Mr. Pettit received his B.F.A. with honors from the University of Mississippi in 2013. He will receive his M.F.A. from Louisiana State University in May of 2018. 

In addition to his photographic art which spans the spectrum of documentary and narrative forms, he is also a recognized filmmaker and painter. He has had numerous shows in both Oxford, MS and Baton Rouge, LA, as well as his hometown of Clarksdale, MS.

Strongly influenced by both the Impressionists and Expressionists, his paintings explore the figure and memory through tableaus of street life in major cities across the U.S. His films, on the other hand, explore the dark psychological terrain of characters caught in crisis and often harken back to the form of the film-noir, which also informs his photography. 

Mr.
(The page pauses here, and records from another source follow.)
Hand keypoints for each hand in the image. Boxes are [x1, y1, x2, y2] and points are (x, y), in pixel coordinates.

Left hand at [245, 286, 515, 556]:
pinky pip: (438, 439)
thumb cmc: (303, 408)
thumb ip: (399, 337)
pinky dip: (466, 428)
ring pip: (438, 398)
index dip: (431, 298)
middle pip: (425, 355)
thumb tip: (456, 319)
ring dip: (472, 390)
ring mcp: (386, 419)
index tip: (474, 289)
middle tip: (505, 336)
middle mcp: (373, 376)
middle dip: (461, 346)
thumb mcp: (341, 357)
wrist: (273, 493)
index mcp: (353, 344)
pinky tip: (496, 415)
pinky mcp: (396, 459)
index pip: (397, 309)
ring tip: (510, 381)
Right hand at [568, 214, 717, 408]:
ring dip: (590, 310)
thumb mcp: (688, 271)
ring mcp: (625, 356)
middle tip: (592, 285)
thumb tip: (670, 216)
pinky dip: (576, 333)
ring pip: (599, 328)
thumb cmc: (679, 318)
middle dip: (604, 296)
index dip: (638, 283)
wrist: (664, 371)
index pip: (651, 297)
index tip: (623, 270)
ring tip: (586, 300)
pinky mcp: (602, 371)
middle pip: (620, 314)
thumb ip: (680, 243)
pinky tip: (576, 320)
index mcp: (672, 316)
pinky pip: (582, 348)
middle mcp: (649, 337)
Pettit's photography references the narrative in an oblique manner, forcing the viewer to make inferences as to meaning and relation. 


The erosion of the landscape by human means irrevocably altered the habitat of the ivory-billed woodpecker. Actions like these have led to the implementation of systematic conservation methods. These methods, while helping to raise public awareness, have also led to a distortion of perceptions about endangered species.

Within this world of conservation, the act of observation stands apart for me. Bird watching is an action that is separate from intervention. It is the act of seeing that most intrigues me. As in photography, observation, not just seeing, helps us to understand the world we live in.

The acts of watching, archiving and remembering are critical in constructing this work as a meditation on the fragility of existence. Our memories are mutable, our experience subject to alteration. Like the ivory-billed woodpecker, our existence is constantly in peril. We live our lives under the threat of multiple existential problems.

The examination of the narrative of the ivory-billed woodpecker has exposed these philosophical concerns for me. Inside that story, our own existence and meaning is interwoven. The cyclical nature of our lives becomes more transparent in this context and the paradox of our actions clearer. For every problem we look for a solution and with that solution we create another set of obstructions.